Mind you, I have a high value-oriented $20k system, so it was nice before, but damn!
redwoodaudio
Unicorns and fairies.....what a pertinent analogy, and typical of a naysayer.

These same engineers say that the fuse cannot impact the sound but that correct orientation of the fuse in the holder can affect the sound. Well, which is it? If all it is is a sacrificial device and it's placement in the design of the amp doesn't matter, why does the fuse holder not having that exact grip on the fuse matter? How can a speck or mote of anything on the fuse end cap make a difference if for the same reasons a fuse can't?

I would contend that a fuse made of highly conductive metals, on the order of what you'd find in a cable or trace, would have more effect than the god awful, non conductive metals used in a bog standard fuse, and that that would account for a greater difference in what possibly couldn't affect the sound whereas that speck or mote of dust would. 

Why does using a solid bar of copper result in better sound? Don't do it, but many have tried it and reported back about it for decades. Why do amp designers go to all the trouble of designing a great sounding amp, only to have to add the fuse element afterwards, as an after thought, and find the amp to not sound as good as before?

With all those E.E. degrees comes a lot of conventional wisdom about the role of the fuse, but not the possibility of it's contribution to the sound, since it's role is that of a sacrificial one. To do so in such a blithely ignorant manner without trying it for oneself, to see if a difference can be heard, is an insult to the first and greatest scientific method: direct observation.

All the best,
Nonoise
Right. The signal path is not what we think it is. If it was then power conditioners, and even power supplies, would not matter. Heck even speaker cabinets would be irrelevant.

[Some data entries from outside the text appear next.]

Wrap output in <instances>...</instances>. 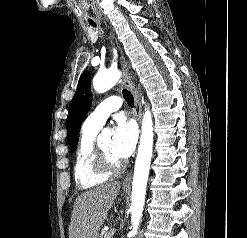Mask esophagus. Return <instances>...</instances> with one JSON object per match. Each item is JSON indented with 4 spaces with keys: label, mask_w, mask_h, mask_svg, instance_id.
Returning <instances> with one entry per match:
<instances>
[{
    "label": "esophagus",
    "mask_w": 247,
    "mask_h": 238,
    "mask_svg": "<svg viewBox=\"0 0 247 238\" xmlns=\"http://www.w3.org/2000/svg\"><path fill=\"white\" fill-rule=\"evenodd\" d=\"M120 63H121V68H122V72H123V83L128 88V90L132 93V95L134 97L135 115H136V119H137L138 123L140 124L141 116H142V108H141L140 99H139L137 91H136V89L133 85V82H132V77H131V74L129 72V64L126 61L125 57L122 55V53L120 55ZM131 180H132V172H129L122 182L123 187L129 188L131 185Z\"/></svg>",
    "instance_id": "1"
}]
</instances>
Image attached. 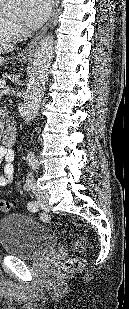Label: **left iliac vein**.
<instances>
[{"mask_svg": "<svg viewBox=\"0 0 129 309\" xmlns=\"http://www.w3.org/2000/svg\"><path fill=\"white\" fill-rule=\"evenodd\" d=\"M32 190H33L34 195L37 198L36 205H37L38 209L41 208L44 211L49 212L50 211V207L47 204V200H48L49 194L46 191L42 190L37 185V183L35 181H34V183H32Z\"/></svg>", "mask_w": 129, "mask_h": 309, "instance_id": "4c4485c4", "label": "left iliac vein"}]
</instances>
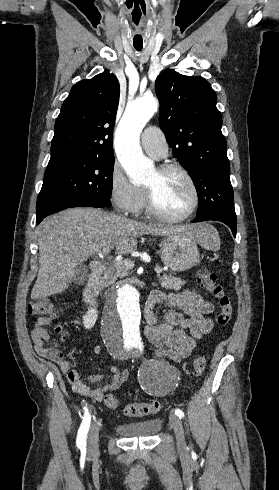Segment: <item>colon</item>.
I'll use <instances>...</instances> for the list:
<instances>
[{"instance_id": "1", "label": "colon", "mask_w": 279, "mask_h": 490, "mask_svg": "<svg viewBox=\"0 0 279 490\" xmlns=\"http://www.w3.org/2000/svg\"><path fill=\"white\" fill-rule=\"evenodd\" d=\"M198 279L202 288L212 295L219 304L217 313V323L225 326L231 322L232 305L228 295L224 292L222 286L217 282L214 274L207 268H202L198 272ZM29 314L36 317H44L46 319L54 318L56 310L53 304L47 300H36L28 307ZM59 337H66V330L58 331ZM206 367V358L198 356L193 361V373L196 376L202 375ZM118 398L113 393H107L104 396V405L108 409H115L118 406ZM163 408V403L160 400H149L143 402H130L123 408V414L129 417L151 416L158 413Z\"/></svg>"}]
</instances>
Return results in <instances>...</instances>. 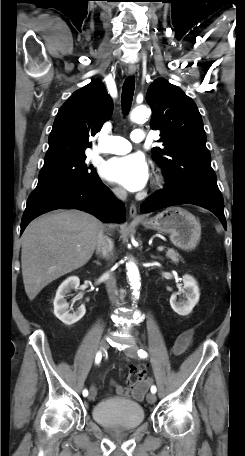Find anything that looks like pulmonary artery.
Instances as JSON below:
<instances>
[{
    "label": "pulmonary artery",
    "mask_w": 245,
    "mask_h": 456,
    "mask_svg": "<svg viewBox=\"0 0 245 456\" xmlns=\"http://www.w3.org/2000/svg\"><path fill=\"white\" fill-rule=\"evenodd\" d=\"M131 141L135 143L142 142L145 139V133L141 129H135L131 133ZM131 150V143L120 136L105 137L95 148L96 153L104 154H124Z\"/></svg>",
    "instance_id": "1"
}]
</instances>
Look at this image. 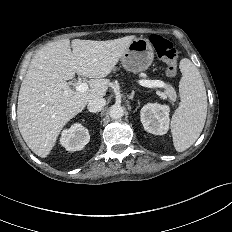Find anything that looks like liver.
<instances>
[{
	"instance_id": "liver-1",
	"label": "liver",
	"mask_w": 232,
	"mask_h": 232,
	"mask_svg": "<svg viewBox=\"0 0 232 232\" xmlns=\"http://www.w3.org/2000/svg\"><path fill=\"white\" fill-rule=\"evenodd\" d=\"M134 39V35L106 41L74 39L70 47L66 38L35 54L20 87L17 119L24 141L36 155L47 157L62 128L90 100L105 96L110 84L105 77ZM76 73L92 78L87 91H74L66 82Z\"/></svg>"
}]
</instances>
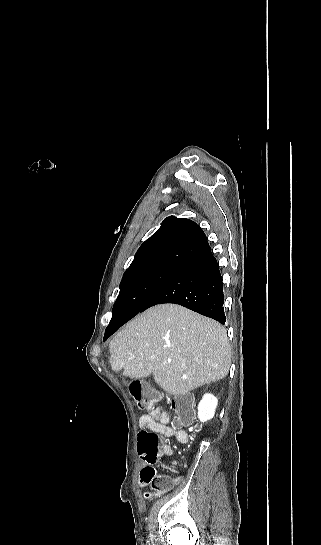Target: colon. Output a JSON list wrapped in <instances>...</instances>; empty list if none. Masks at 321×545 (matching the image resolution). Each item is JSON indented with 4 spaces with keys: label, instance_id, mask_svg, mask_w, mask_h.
<instances>
[{
    "label": "colon",
    "instance_id": "obj_1",
    "mask_svg": "<svg viewBox=\"0 0 321 545\" xmlns=\"http://www.w3.org/2000/svg\"><path fill=\"white\" fill-rule=\"evenodd\" d=\"M129 391L140 409L151 412L158 401L156 391L147 383L132 381ZM178 412V422L189 424L194 419L193 407L188 399H179L173 403ZM160 437L157 433L141 430L138 436V445L141 454L147 460H155L159 452ZM179 481L178 476L152 475L149 478L151 490L145 494L147 498H154L170 490Z\"/></svg>",
    "mask_w": 321,
    "mask_h": 545
}]
</instances>
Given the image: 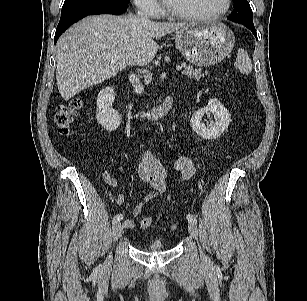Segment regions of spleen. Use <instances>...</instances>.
I'll return each mask as SVG.
<instances>
[{
    "instance_id": "spleen-1",
    "label": "spleen",
    "mask_w": 307,
    "mask_h": 301,
    "mask_svg": "<svg viewBox=\"0 0 307 301\" xmlns=\"http://www.w3.org/2000/svg\"><path fill=\"white\" fill-rule=\"evenodd\" d=\"M235 66L242 74H249L252 71L251 59L248 53L242 48L238 50Z\"/></svg>"
}]
</instances>
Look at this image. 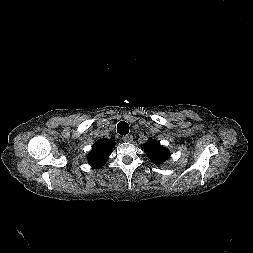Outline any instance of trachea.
Returning <instances> with one entry per match:
<instances>
[{
	"mask_svg": "<svg viewBox=\"0 0 253 253\" xmlns=\"http://www.w3.org/2000/svg\"><path fill=\"white\" fill-rule=\"evenodd\" d=\"M117 132L120 134V135H126L129 133V125L124 122V121H121L117 124Z\"/></svg>",
	"mask_w": 253,
	"mask_h": 253,
	"instance_id": "1",
	"label": "trachea"
}]
</instances>
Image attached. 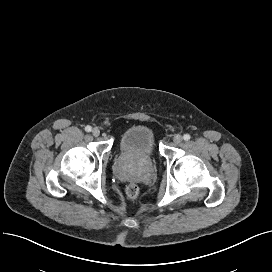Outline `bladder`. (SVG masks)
Listing matches in <instances>:
<instances>
[{"label": "bladder", "mask_w": 272, "mask_h": 272, "mask_svg": "<svg viewBox=\"0 0 272 272\" xmlns=\"http://www.w3.org/2000/svg\"><path fill=\"white\" fill-rule=\"evenodd\" d=\"M121 151L150 158L156 151V133L146 125H134L128 128L119 139Z\"/></svg>", "instance_id": "31cf9c89"}]
</instances>
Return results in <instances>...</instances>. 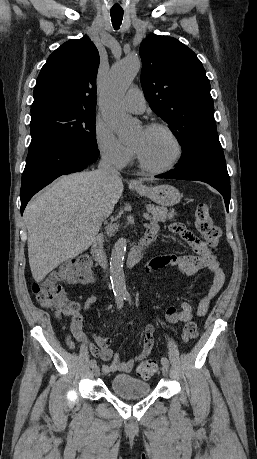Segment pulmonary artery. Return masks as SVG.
Returning <instances> with one entry per match:
<instances>
[{
  "label": "pulmonary artery",
  "mask_w": 257,
  "mask_h": 459,
  "mask_svg": "<svg viewBox=\"0 0 257 459\" xmlns=\"http://www.w3.org/2000/svg\"><path fill=\"white\" fill-rule=\"evenodd\" d=\"M123 107L131 113H142L146 108V101L142 91L138 87H132L123 99Z\"/></svg>",
  "instance_id": "obj_1"
}]
</instances>
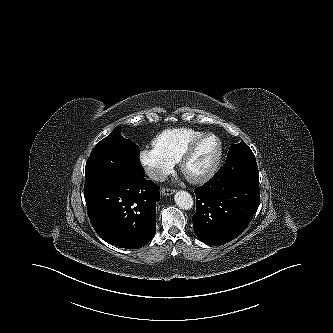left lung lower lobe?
Masks as SVG:
<instances>
[{
    "instance_id": "left-lung-lower-lobe-1",
    "label": "left lung lower lobe",
    "mask_w": 333,
    "mask_h": 333,
    "mask_svg": "<svg viewBox=\"0 0 333 333\" xmlns=\"http://www.w3.org/2000/svg\"><path fill=\"white\" fill-rule=\"evenodd\" d=\"M194 192V232L208 245H222L238 237L259 206V184L235 178L224 165Z\"/></svg>"
}]
</instances>
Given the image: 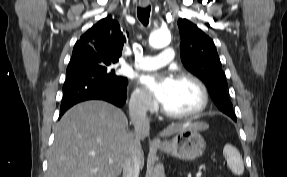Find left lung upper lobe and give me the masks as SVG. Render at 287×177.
<instances>
[{
	"instance_id": "left-lung-upper-lobe-1",
	"label": "left lung upper lobe",
	"mask_w": 287,
	"mask_h": 177,
	"mask_svg": "<svg viewBox=\"0 0 287 177\" xmlns=\"http://www.w3.org/2000/svg\"><path fill=\"white\" fill-rule=\"evenodd\" d=\"M181 59L191 73L201 79L219 110L235 117L227 95V81L213 40L187 19H179Z\"/></svg>"
}]
</instances>
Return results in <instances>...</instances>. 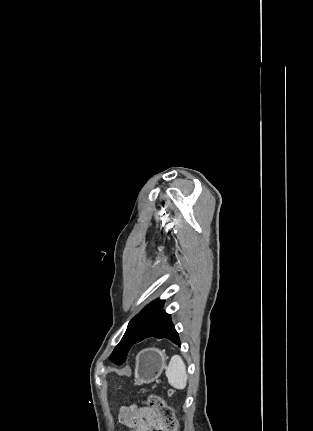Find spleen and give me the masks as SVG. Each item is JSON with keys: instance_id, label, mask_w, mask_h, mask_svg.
Here are the masks:
<instances>
[{"instance_id": "obj_1", "label": "spleen", "mask_w": 313, "mask_h": 431, "mask_svg": "<svg viewBox=\"0 0 313 431\" xmlns=\"http://www.w3.org/2000/svg\"><path fill=\"white\" fill-rule=\"evenodd\" d=\"M168 382L176 389H184L187 385L186 366L179 355L171 358L165 372Z\"/></svg>"}]
</instances>
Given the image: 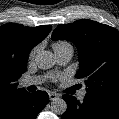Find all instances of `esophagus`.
Returning a JSON list of instances; mask_svg holds the SVG:
<instances>
[{
	"mask_svg": "<svg viewBox=\"0 0 119 119\" xmlns=\"http://www.w3.org/2000/svg\"><path fill=\"white\" fill-rule=\"evenodd\" d=\"M49 98H50V100L53 101L55 99H58L59 95L57 93L51 92V93H49Z\"/></svg>",
	"mask_w": 119,
	"mask_h": 119,
	"instance_id": "obj_1",
	"label": "esophagus"
}]
</instances>
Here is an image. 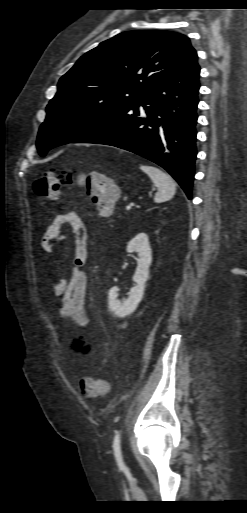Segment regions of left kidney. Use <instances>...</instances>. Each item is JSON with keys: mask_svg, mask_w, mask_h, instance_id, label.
<instances>
[{"mask_svg": "<svg viewBox=\"0 0 247 513\" xmlns=\"http://www.w3.org/2000/svg\"><path fill=\"white\" fill-rule=\"evenodd\" d=\"M127 252H137V268L133 275L136 283L128 293V298L118 300V287H113L108 292V306L116 317H125L135 311L140 303L145 283L149 277V267L152 263V251L147 234H137L127 245Z\"/></svg>", "mask_w": 247, "mask_h": 513, "instance_id": "left-kidney-1", "label": "left kidney"}]
</instances>
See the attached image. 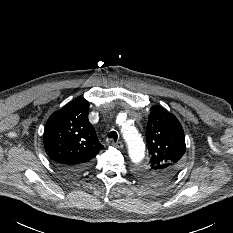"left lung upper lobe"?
<instances>
[{"label":"left lung upper lobe","mask_w":233,"mask_h":233,"mask_svg":"<svg viewBox=\"0 0 233 233\" xmlns=\"http://www.w3.org/2000/svg\"><path fill=\"white\" fill-rule=\"evenodd\" d=\"M146 141L149 165L141 177L152 183L165 182L179 170L186 151L185 138L178 119L163 107L154 105L148 118Z\"/></svg>","instance_id":"1"}]
</instances>
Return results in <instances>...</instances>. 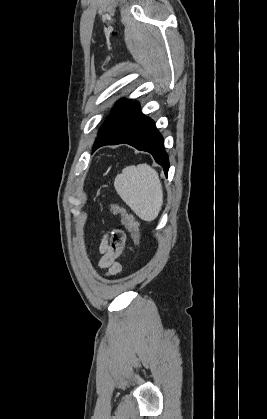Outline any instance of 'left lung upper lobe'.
Returning <instances> with one entry per match:
<instances>
[{"instance_id":"5c2ea615","label":"left lung upper lobe","mask_w":267,"mask_h":419,"mask_svg":"<svg viewBox=\"0 0 267 419\" xmlns=\"http://www.w3.org/2000/svg\"><path fill=\"white\" fill-rule=\"evenodd\" d=\"M132 103L131 100H121L117 103L114 110L111 112L109 118L105 121V123L102 125V127L99 130L98 137L96 140H98L113 124L115 114L119 111L124 110Z\"/></svg>"}]
</instances>
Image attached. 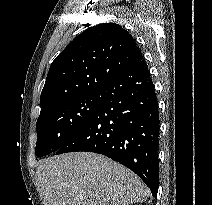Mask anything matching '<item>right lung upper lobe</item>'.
Wrapping results in <instances>:
<instances>
[{"label": "right lung upper lobe", "mask_w": 212, "mask_h": 205, "mask_svg": "<svg viewBox=\"0 0 212 205\" xmlns=\"http://www.w3.org/2000/svg\"><path fill=\"white\" fill-rule=\"evenodd\" d=\"M143 59L135 39L116 23L91 27L55 58L41 93V114L75 97L100 92Z\"/></svg>", "instance_id": "right-lung-upper-lobe-1"}]
</instances>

Hard to get more outside the signal path than a speaker cabinet. Then again, maybe not. The room is even further outside the signal path. Yet there are people who say the room is the most important component.

One thing we can say for sure, anyone who says a fuse can’t matter because its outside the signal path, or whatever, when all these other things do, well they have at the very least not given the subject much thought.
Redwood, I like your original idea to make money on these.  I may buy 10000 and market them and resell them for more.  Would you like to go in on the business early before it take off?
@tubebuffer - Let's plug those $160 fuses into some stock Chinese OEM DACs, put a fancy audio brand name on it, market it as the marvelous new "giant-killer" to Thomas & Stereo on YouTube and make some serious $$$.  I've got a decent job as it is right now, but were I more of an entrepeneur and slightly less ethical, i'd be all over it. 
From what I can tell, most engineers would call it confirmation bias, but a they would allow on the off chance that the changing the fuse did anything, that it was a factor of cleaning contacts or reseating the fuse and that is all I have ever seen attributed.

Let's say I have two fuses. One is lower resistance, one is higher resistance. Which of those fuses will result in more high frequency noise and ripple in the power supply?